#### [DATA ROWS]
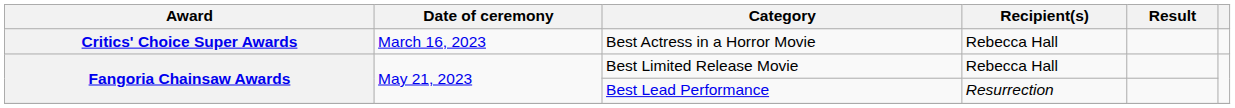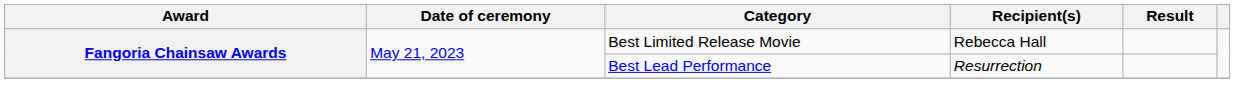- row: Critics' Choice Super Awards | March 16, 2023 | Best Actress in a Horror Movie | Rebecca Hall
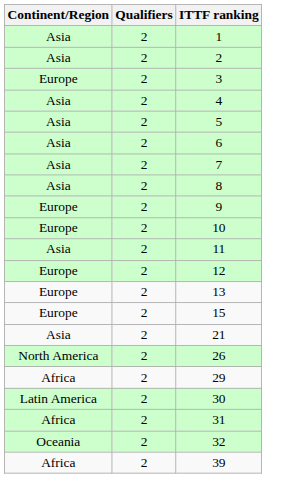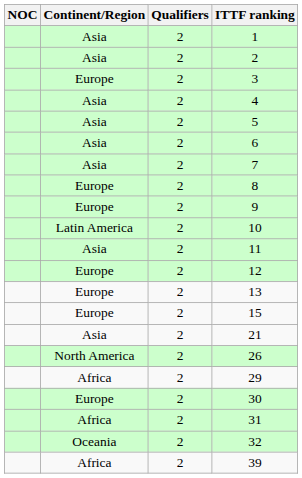+ column: NOC
8 | Continent/Region: Asia -> Europe
10 | Continent/Region: Europe -> Latin America
30 | Continent/Region: Latin America -> Europe
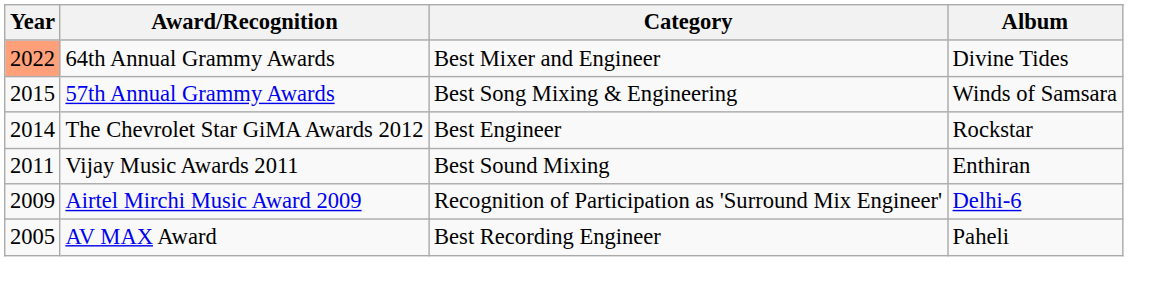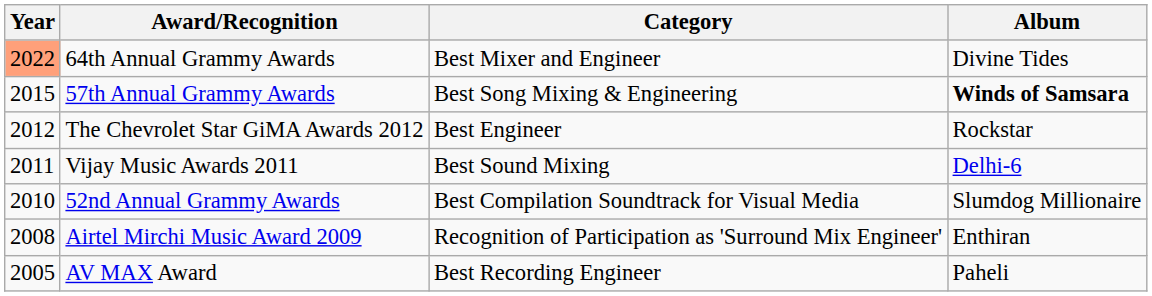57th Annual Grammy Awards | Album: normal -> bold
The Chevrolet Star GiMA Awards 2012 | Year: 2014 -> 2012
Vijay Music Awards 2011 | Album: Enthiran -> Delhi-6
+ row: 2010 | 52nd Annual Grammy Awards | Best Compilation Soundtrack for Visual Media | Slumdog Millionaire
Airtel Mirchi Music Award 2009 | Year: 2009 -> 2008
Airtel Mirchi Music Award 2009 | Album: Delhi-6 -> Enthiran
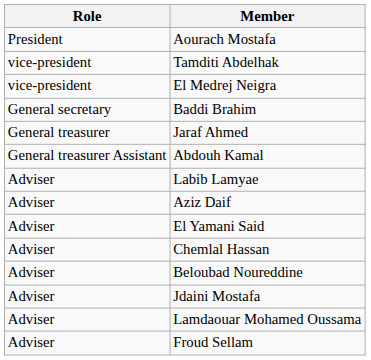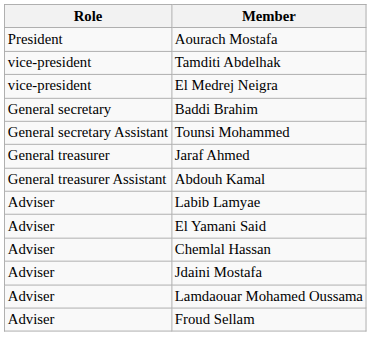+ row: General secretary Assistant | Tounsi Mohammed
- row: Adviser | Aziz Daif
- row: Adviser | Beloubad Noureddine
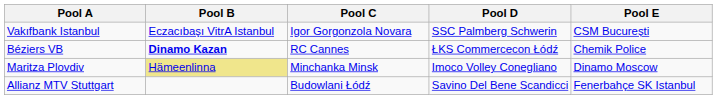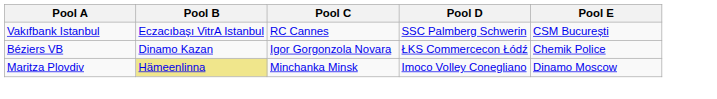Vakıfbank Istanbul | Pool C: Igor Gorgonzola Novara -> RC Cannes
Béziers VB | Pool B: bold -> normal
Béziers VB | Pool C: RC Cannes -> Igor Gorgonzola Novara
- row: Allianz MTV Stuttgart | Budowlani Łódź | Savino Del Bene Scandicci | Fenerbahçe SK Istanbul
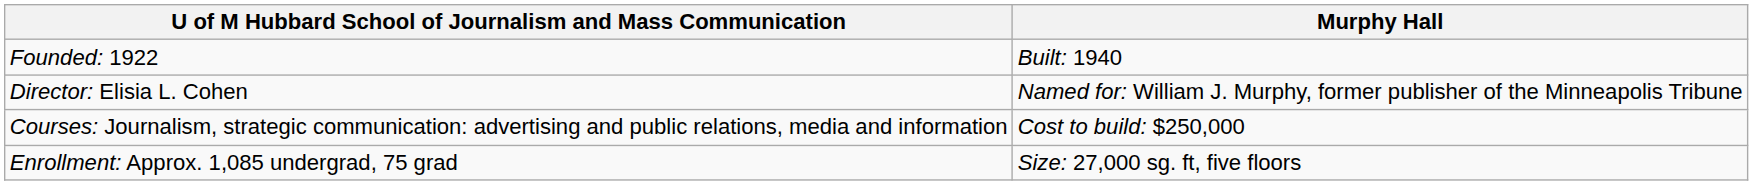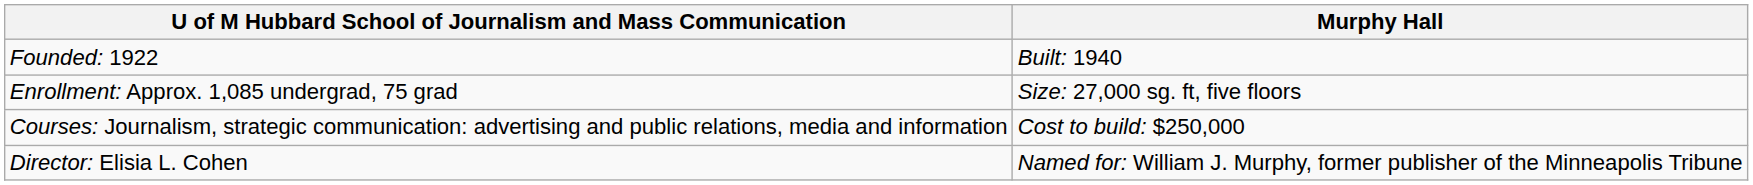rows swapped: Enrollment: Approx. 1,085 undergrad, 75 grad <-> Director: Elisia L. Cohen
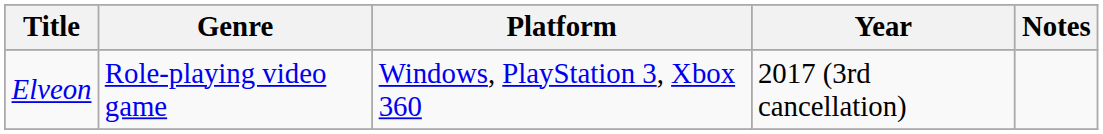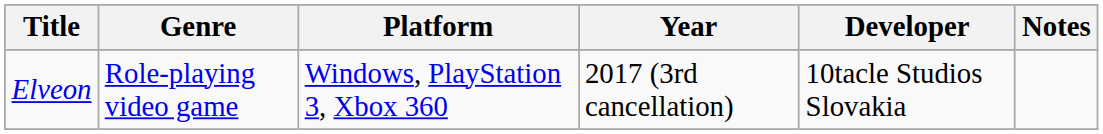+ column: Developer | 10tacle Studios Slovakia
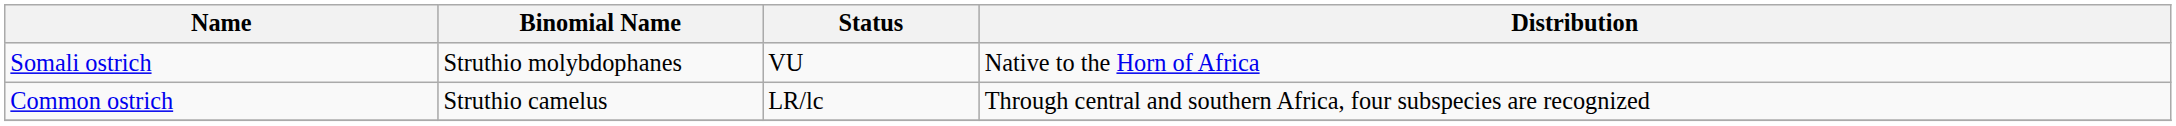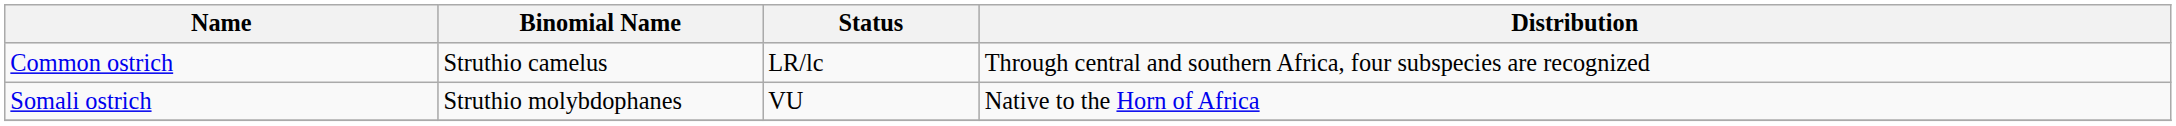rows swapped: Common ostrich <-> Somali ostrich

#### [WRITTEN REQUEST]
Reproduce every line of the material above word for word, omitting the pictures.

#### [RESPONSE TO THE TASK]
- row: Critics' Choice Super Awards | March 16, 2023 | Best Actress in a Horror Movie | Rebecca Hall
+ column: NOC
8 | Continent/Region: Asia -> Europe
10 | Continent/Region: Europe -> Latin America
30 | Continent/Region: Latin America -> Europe
57th Annual Grammy Awards | Album: normal -> bold
The Chevrolet Star GiMA Awards 2012 | Year: 2014 -> 2012
Vijay Music Awards 2011 | Album: Enthiran -> Delhi-6
+ row: 2010 | 52nd Annual Grammy Awards | Best Compilation Soundtrack for Visual Media | Slumdog Millionaire
Airtel Mirchi Music Award 2009 | Year: 2009 -> 2008
Airtel Mirchi Music Award 2009 | Album: Delhi-6 -> Enthiran
+ row: General secretary Assistant | Tounsi Mohammed
- row: Adviser | Aziz Daif
- row: Adviser | Beloubad Noureddine
Vakıfbank Istanbul | Pool C: Igor Gorgonzola Novara -> RC Cannes
Béziers VB | Pool B: bold -> normal
Béziers VB | Pool C: RC Cannes -> Igor Gorgonzola Novara
- row: Allianz MTV Stuttgart | Budowlani Łódź | Savino Del Bene Scandicci | Fenerbahçe SK Istanbul
rows swapped: Enrollment: Approx. 1,085 undergrad, 75 grad <-> Director: Elisia L. Cohen
+ column: Developer | 10tacle Studios Slovakia
rows swapped: Common ostrich <-> Somali ostrich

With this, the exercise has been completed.